Hedgerows are biodiversity refuges in intensive agricultural landscapes. There were over 4,000 square kilometers of unknown hedgerow habitat that wasn’t being protected, maintained or incorporated into conservation network planning. “Poor information results in poor decision-making,” Dr. Muro explains. “And poor decision-making usually prevents policies from being properly enforced. Reliable data results in effective decisions and sustainable change.”

• Current carbon accounting metrics are inaccurate

The national carbon balance calculations of European countries are likely based on incomplete data. This affects land use, land use change and forestry (LULUCF) reporting, the EU framework used to track greenhouse gas emissions from land.

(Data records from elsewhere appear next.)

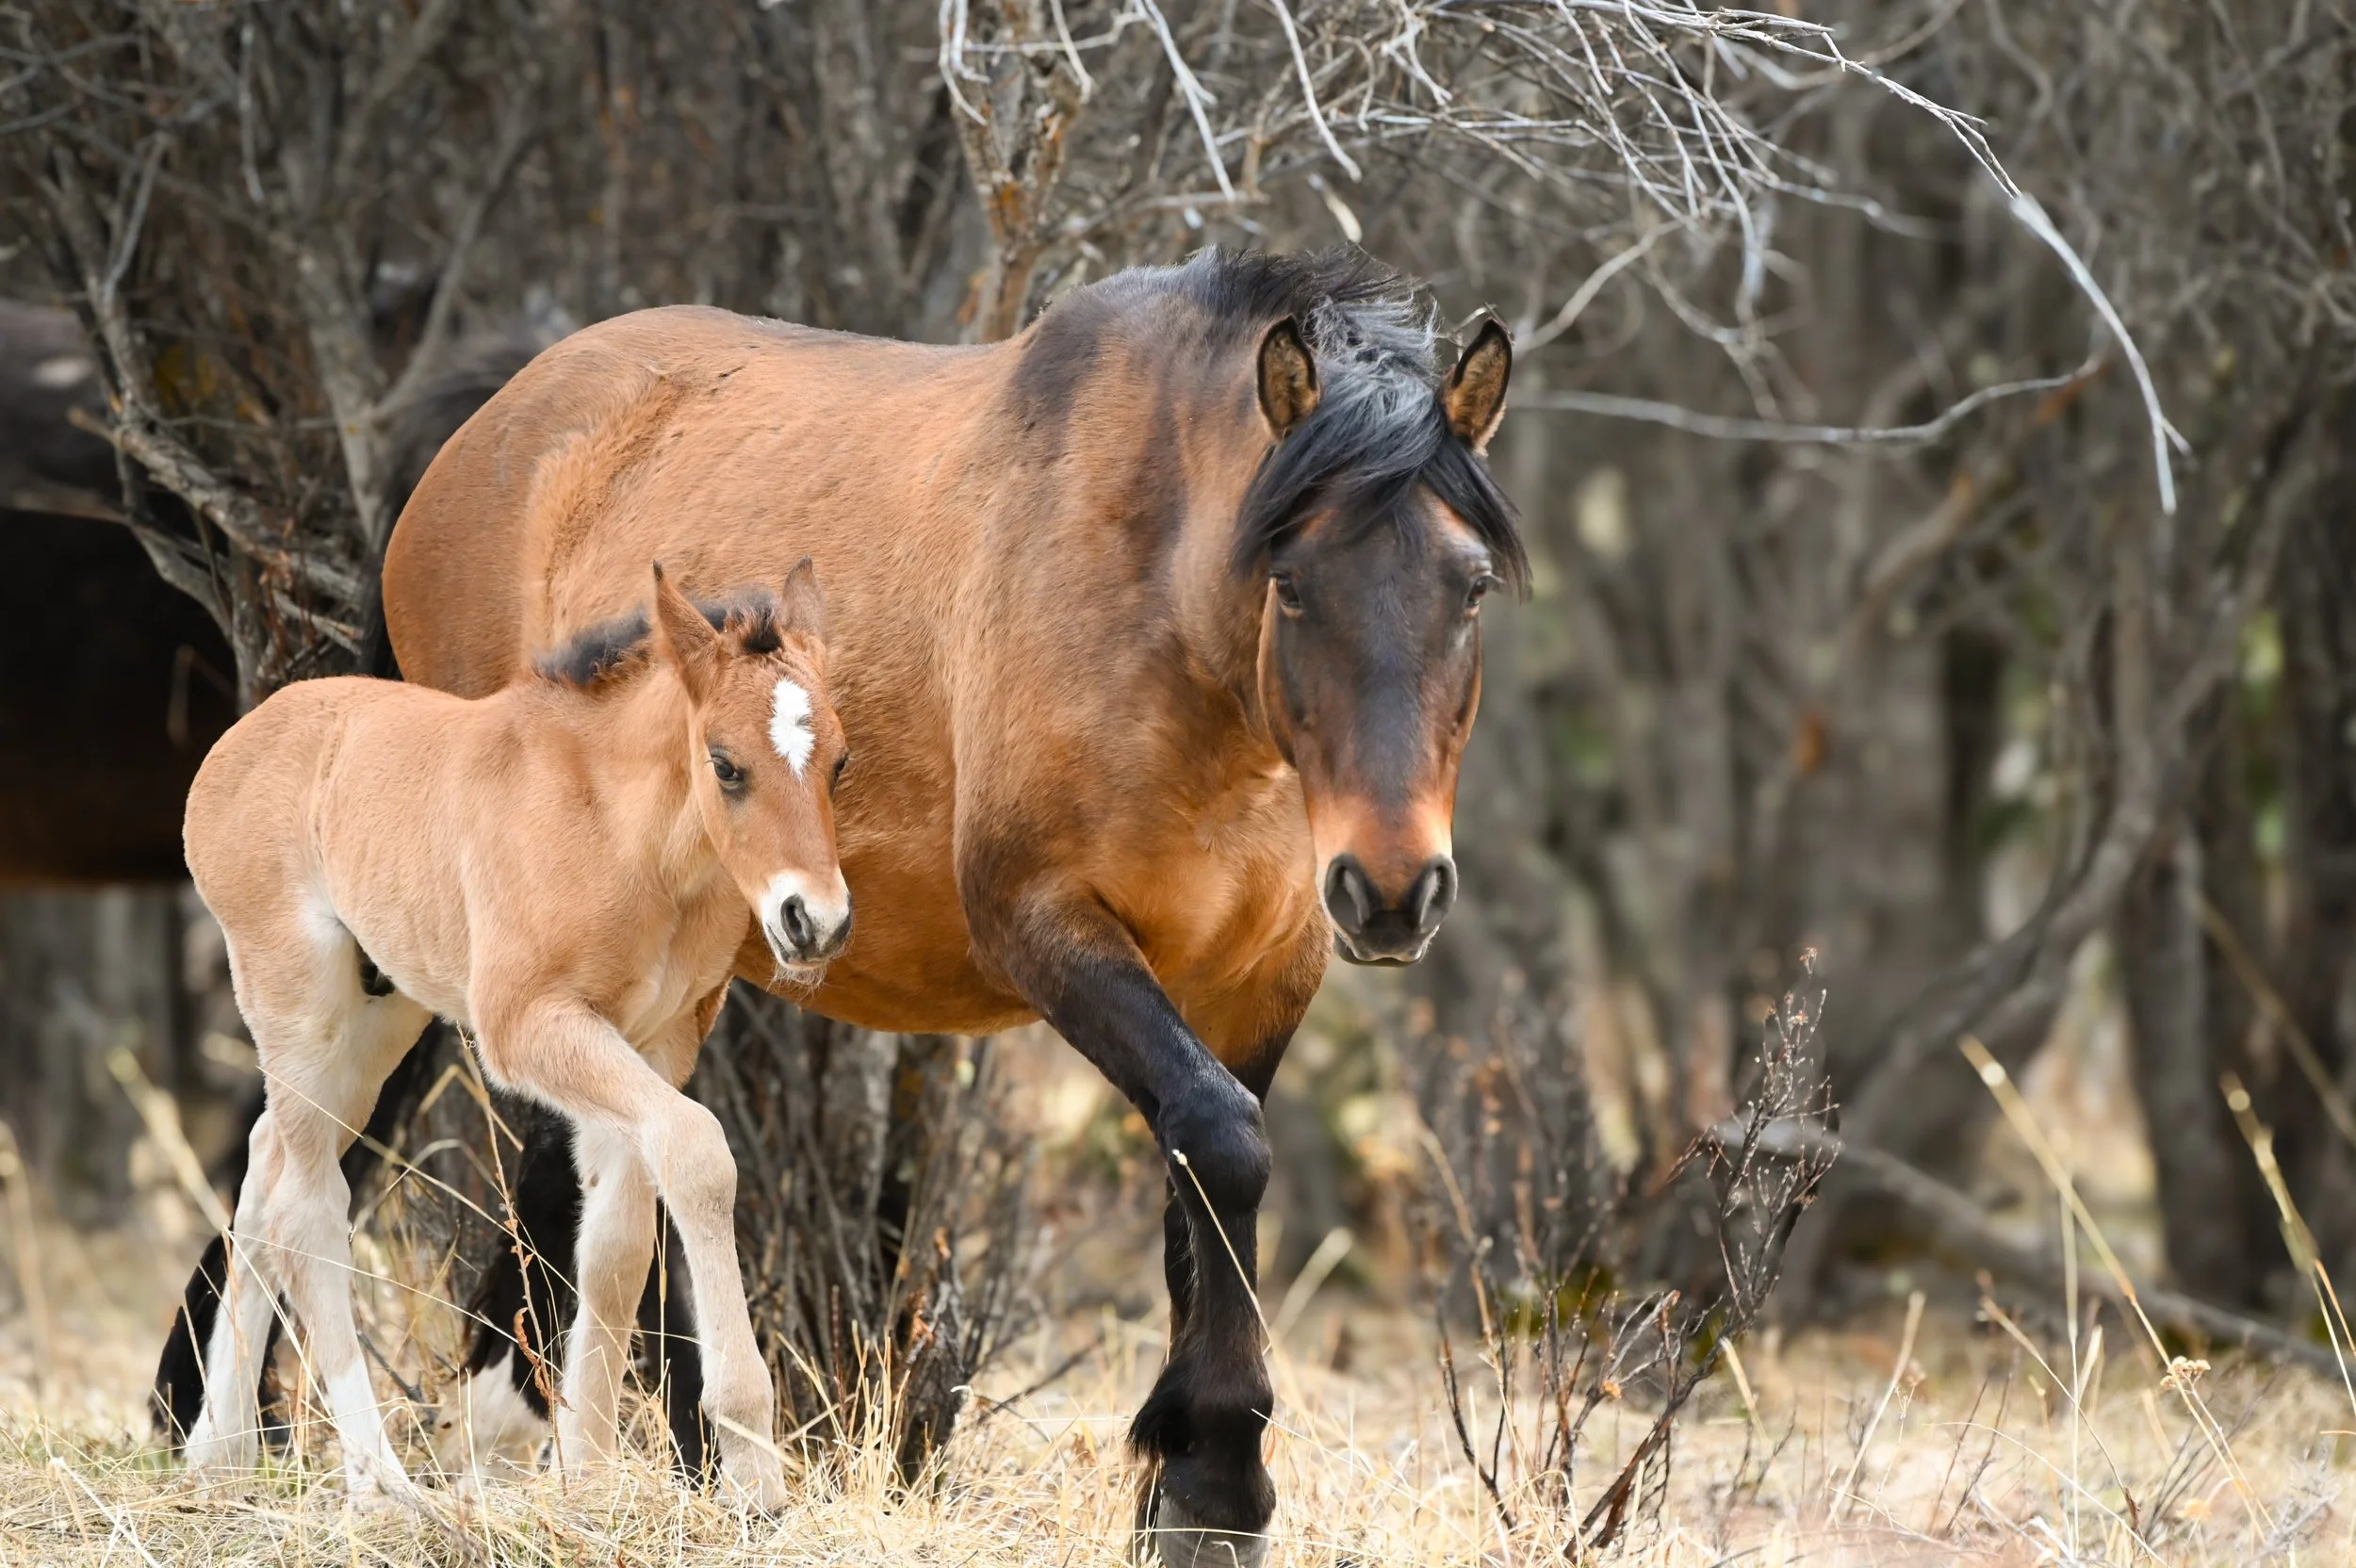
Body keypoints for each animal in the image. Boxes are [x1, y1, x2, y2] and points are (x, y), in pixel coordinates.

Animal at [178, 560, 848, 1508]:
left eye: (841, 762)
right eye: (726, 765)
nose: (814, 922)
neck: (626, 837)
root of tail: (234, 746)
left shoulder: (658, 1040)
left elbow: (615, 1245)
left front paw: (590, 1477)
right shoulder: (528, 1025)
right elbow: (698, 1154)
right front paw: (752, 1463)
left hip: (378, 1018)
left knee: (267, 1161)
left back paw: (220, 1451)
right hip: (299, 1002)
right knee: (307, 1203)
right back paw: (380, 1484)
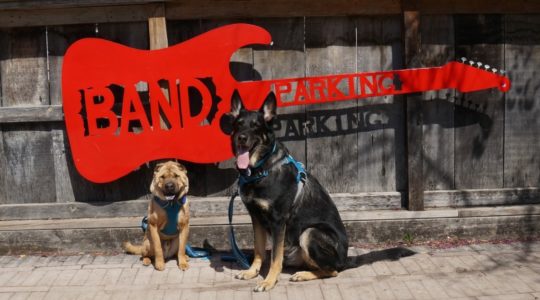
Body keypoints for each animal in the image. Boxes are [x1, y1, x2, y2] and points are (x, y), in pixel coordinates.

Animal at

With a massive 75% of hedgerows potentially unaccounted for, the EU is likely dramatically underestimating its carbon storage capacities.

• Soil protection is underestimated

Hedgerows reduce wind and water erosion by acting as barriers across intensive farmland. In northern Germany, where wind erosion is severe and bare soil is common after harvests, hedgerows keep nutrient-rich topsoil in place. When those nutrients blow away, they become water pollutants. The unmapped hedgerows represent a significant, but unquantified, soil protection service that affects both agricultural productivity and water quality.

• Conservation policy relies on inaccurate baselines

The EU’s Nature Restoration Law and Common Agricultural Policy both include hedgerow restoration targets and farmer subsidies. But if policymakers don’t know where hedgerows already exist, they can’t identify priority areas for new planting, accurately verify farmer compliance with subsidized planting programs, calculate realistic restoration targets based on current landscape conditions, or allocate resources efficiently across districts.

Mapping the way to robust policy development

Dr. Muro’s research shows that comprehensive environmental mapping at the national scale is not only possible, but also essential for effective climate change policy development. By revealing that Germany has nearly three times the hedgerows previously documented, his research exposes a critical gap in the data underpinning carbon accounting, conservation planning and agricultural subsidies.

The technology enabling his work continues to advance. “This field is evolving faster than I can follow,” he says. “Blink, and there are suddenly new algorithms and new models to work with. It’s a very exciting time.” Emerging approaches like super-resolution algorithms and foundation models promise to make this type of mapping faster, more affordable and more widely accessible, potentially extending comprehensive monitoring to other landscapes and countries.

In the long term, the real impact of this work lies in what policymakers, conservation agencies and farmers will be able to do with accurate baseline data. “Environmental and agricultural authorities must have all the information they need to guide farmers on whether and where to plant hedgerows, on increasing or decreasing land use intensity, and on the impact these interventions are likely to have in terms of yield, carbon sequestration and erosion. The more accurate the information they have on hand, the better informed the policies they develop and execute will be.”